● Extrait du document
Elizabeth Ier est proclamée reine le 17 novembre 1558, après de nombreuses péripéties. Dans ce nouvel épisode du podcast Europe 1 Studio "Au cœur de l'Histoire", Jean des Cars vous raconte le parcours de cette femme de pouvoir qui, il y a six siècles, incarnait l’autorité implacable et le prestige de la couronne d'Angleterre. Son prénom est devenu le symbole de son règne : on l’appelle l’époque élisabéthaine. 

Avant d'être couronnée reine d'Angleterre, Elizabeth Ier a longtemps été considérée comme une bâtarde du roi Henri VIII. Dans ce nouvel épisode du podcast Europe 1 Studio "Au cœur de l'histoire", Jean des Cars vous raconte comment cette humiliation originelle a influencé le parcours politique de la souveraine.  

Nous sommes à Londres, le 8 février 1587. Sur le bureau de la reine, de nombreux papiers attendent d’être lus, approuvés ou renvoyés pour un complément d’enquête. Depuis trois mois, Elizabeth 1ère fait semblant de ne pas voir un document beaucoup plus important que les autres. Elle le repousse, le dissimule mais ne cesse d’y penser. Jour et nuit. Ce document, c’est une lettre. Ce qu’on appelle un warrant, autrement dit un ordre d’exécution. A portée de ses yeux et de sa main, il n’attend que sa signature. Depuis douze semaines, la souveraine hésite. Il faut dire que l’ordre vise sa propre cousine, elle aussi reine de surcroît : Marie Stuart. En tant que dirigeante protestante de l’Angleterre, peut-elle prendre le risque de faire décapiter une autre tête couronnée, une catholique,  dont elle est parente au deuxième degré ? Quelles seront les réactions de la France et de l’Espagne, elles aussi catholiques ? Doit-elle se montrer implacable ou bien clémente ? N’est-ce pas imprudent de prouver au Parlement, au peuple et à tout le royaume que l’on peut, légalement, couper la tête d’une reine ? N’est-ce pas insensé de faire exécuter celle qu’elle maintient emprisonnée depuis dix-neuf ans, accusée, sans preuves réelles, de conspiration ? Ne peut-elle échapper à la malédiction de son sanguinaire géniteur, le roi Henri VIII ?

● Données fournies
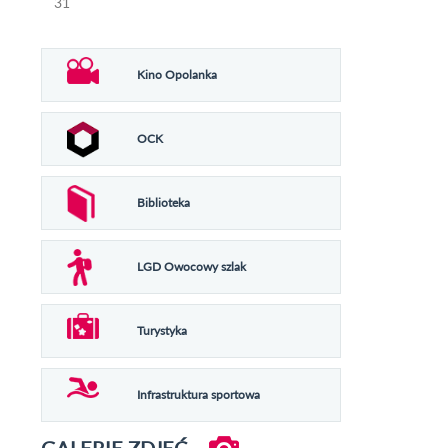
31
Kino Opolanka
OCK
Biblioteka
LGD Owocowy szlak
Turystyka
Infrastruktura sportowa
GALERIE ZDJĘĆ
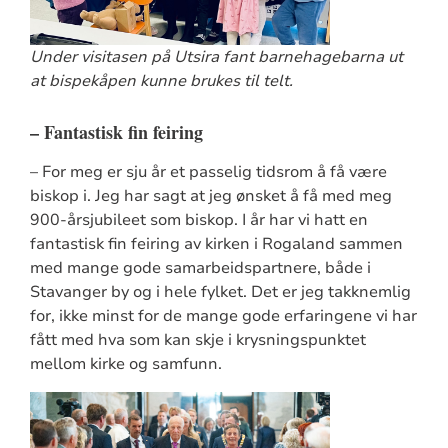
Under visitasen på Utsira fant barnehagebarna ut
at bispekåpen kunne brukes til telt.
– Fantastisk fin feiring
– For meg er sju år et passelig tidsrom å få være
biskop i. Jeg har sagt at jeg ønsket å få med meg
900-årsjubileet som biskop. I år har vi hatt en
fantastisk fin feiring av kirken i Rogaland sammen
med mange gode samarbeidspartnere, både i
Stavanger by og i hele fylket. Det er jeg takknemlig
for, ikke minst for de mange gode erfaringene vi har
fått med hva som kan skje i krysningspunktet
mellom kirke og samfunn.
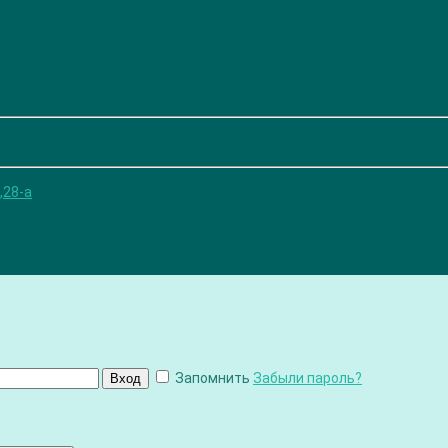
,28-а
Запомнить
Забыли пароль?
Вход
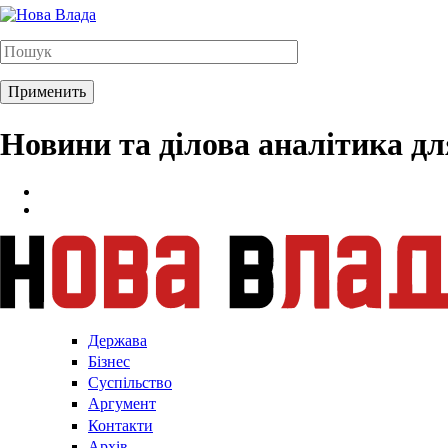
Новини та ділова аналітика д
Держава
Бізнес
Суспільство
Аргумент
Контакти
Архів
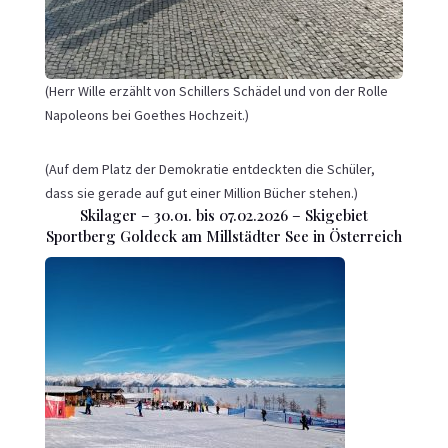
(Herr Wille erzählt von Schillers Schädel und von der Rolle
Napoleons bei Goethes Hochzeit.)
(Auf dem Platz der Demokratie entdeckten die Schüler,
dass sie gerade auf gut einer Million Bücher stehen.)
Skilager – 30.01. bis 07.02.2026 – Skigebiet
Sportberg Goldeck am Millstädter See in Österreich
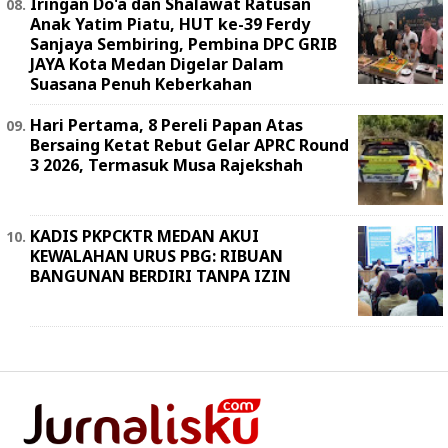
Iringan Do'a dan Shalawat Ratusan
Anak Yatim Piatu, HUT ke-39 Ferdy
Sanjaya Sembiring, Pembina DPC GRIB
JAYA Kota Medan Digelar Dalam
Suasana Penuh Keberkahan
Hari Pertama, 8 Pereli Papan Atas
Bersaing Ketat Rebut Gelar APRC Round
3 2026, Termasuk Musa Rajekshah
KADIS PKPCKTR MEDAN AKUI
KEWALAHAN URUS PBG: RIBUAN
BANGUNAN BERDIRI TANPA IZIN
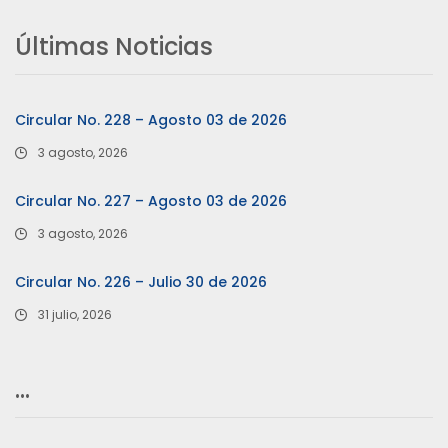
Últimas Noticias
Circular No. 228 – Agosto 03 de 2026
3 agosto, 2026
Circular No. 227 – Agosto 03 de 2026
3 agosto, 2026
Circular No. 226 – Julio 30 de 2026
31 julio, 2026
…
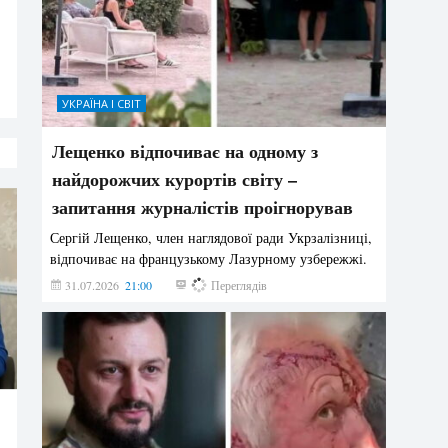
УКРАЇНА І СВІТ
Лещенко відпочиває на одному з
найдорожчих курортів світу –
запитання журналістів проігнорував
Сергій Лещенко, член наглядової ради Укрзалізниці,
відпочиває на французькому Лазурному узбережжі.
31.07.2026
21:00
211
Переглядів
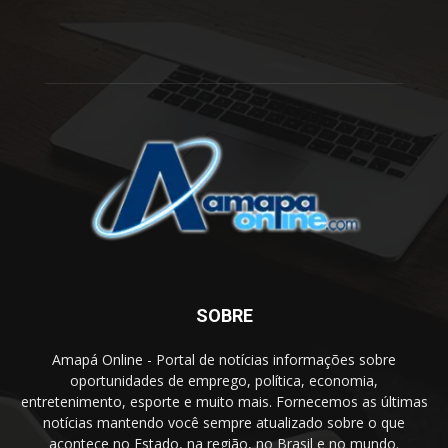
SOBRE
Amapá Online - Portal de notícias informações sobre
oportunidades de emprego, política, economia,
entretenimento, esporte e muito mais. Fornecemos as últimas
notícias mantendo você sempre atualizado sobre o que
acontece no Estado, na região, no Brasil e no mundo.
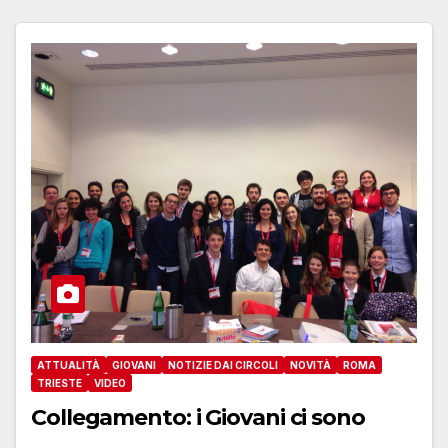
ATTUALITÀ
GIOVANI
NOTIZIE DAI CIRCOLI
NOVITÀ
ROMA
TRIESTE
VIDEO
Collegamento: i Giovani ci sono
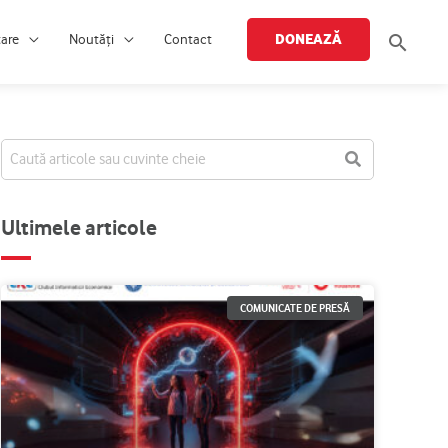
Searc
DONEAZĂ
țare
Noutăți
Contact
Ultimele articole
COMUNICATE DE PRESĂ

* * *

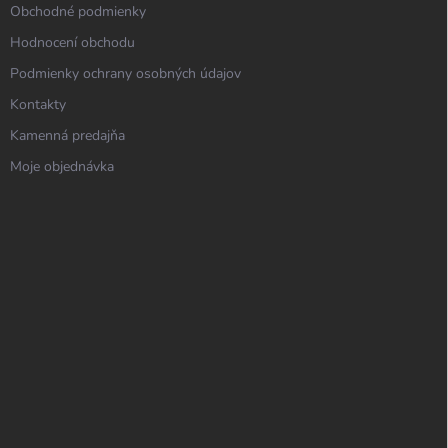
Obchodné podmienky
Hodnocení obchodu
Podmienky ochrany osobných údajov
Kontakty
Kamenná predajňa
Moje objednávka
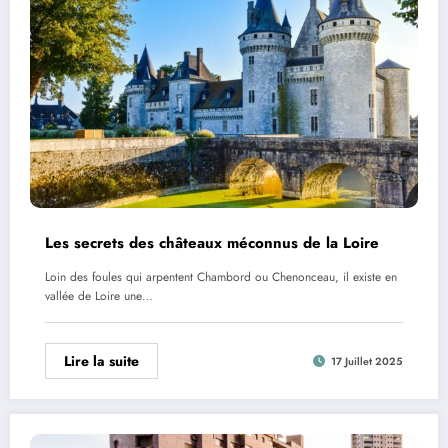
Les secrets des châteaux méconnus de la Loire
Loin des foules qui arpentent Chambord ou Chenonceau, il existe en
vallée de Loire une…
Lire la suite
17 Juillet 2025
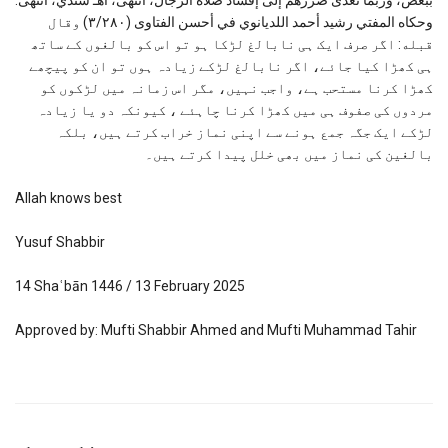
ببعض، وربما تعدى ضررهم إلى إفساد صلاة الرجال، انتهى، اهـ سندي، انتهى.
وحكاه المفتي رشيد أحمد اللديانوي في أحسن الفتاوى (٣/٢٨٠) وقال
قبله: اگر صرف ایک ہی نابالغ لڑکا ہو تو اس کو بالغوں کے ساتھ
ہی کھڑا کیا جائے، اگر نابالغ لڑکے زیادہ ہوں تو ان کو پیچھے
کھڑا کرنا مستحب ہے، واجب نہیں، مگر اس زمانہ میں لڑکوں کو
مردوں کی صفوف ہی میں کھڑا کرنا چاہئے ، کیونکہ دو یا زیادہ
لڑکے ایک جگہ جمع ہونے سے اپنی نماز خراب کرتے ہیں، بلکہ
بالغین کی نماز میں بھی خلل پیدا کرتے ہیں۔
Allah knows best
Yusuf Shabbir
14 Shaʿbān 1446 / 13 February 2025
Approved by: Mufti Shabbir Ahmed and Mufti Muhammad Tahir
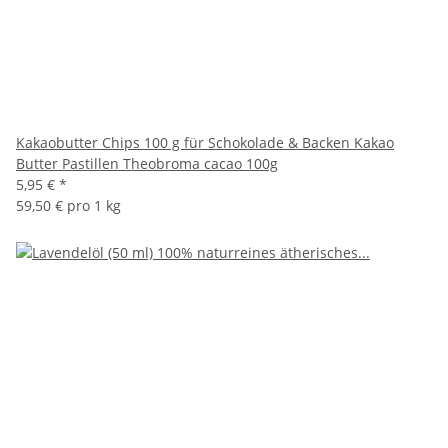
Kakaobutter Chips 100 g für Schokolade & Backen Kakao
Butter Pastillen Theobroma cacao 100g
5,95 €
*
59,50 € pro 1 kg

● Détail de la tâche
Poursuivez le texte sur Elizabeth Ire et l'ordre d'exécution de Marie Stuart à partir de sa dernière phrase.

● Réponse ci-dessous
Toutes ces questions se bousculent dans la tête d’Elizabeth. Il ne semble pas y avoir de "bonne" solution. Dès lors, son attitude tout au long de cette affaire sera un monument d’hypocrisie, digne des personnages du théâtre de Shakespeare, qu’elle admire. Elle signe finalement le warrant, envoyant à la mort l’indomptable et turbulente reine d’Ecosse, également brièvement reine de France.  

A son exécution, Elizabeth 1ère a imposé le supplice de l’attente, interminable, de la mort. Après trois mois de torture mentale, Marie Stuart meurt sous la hache du bourreau dans la prison de Fotheringhay. Pétrifiée par son geste et les horribles détails de l’exécution, Elizabeth osera prétendre qu’elle a paraphé ce document au milieu d’autres, sans vraiment le lire, et qu’elle n’a pas été consciente d’envoyer sa parente au bourreau ce 8 février 1587 ! Mais en son fort intérieur, il lui faut affronter la hideuse nécessité de faire trancher la tête d’une femme de la même condition qu’elle. Elle est devenue une reine régicide ! Son choix est guidé par la même nécessité qui l’a portée toute sa vie : la raison d’Etat.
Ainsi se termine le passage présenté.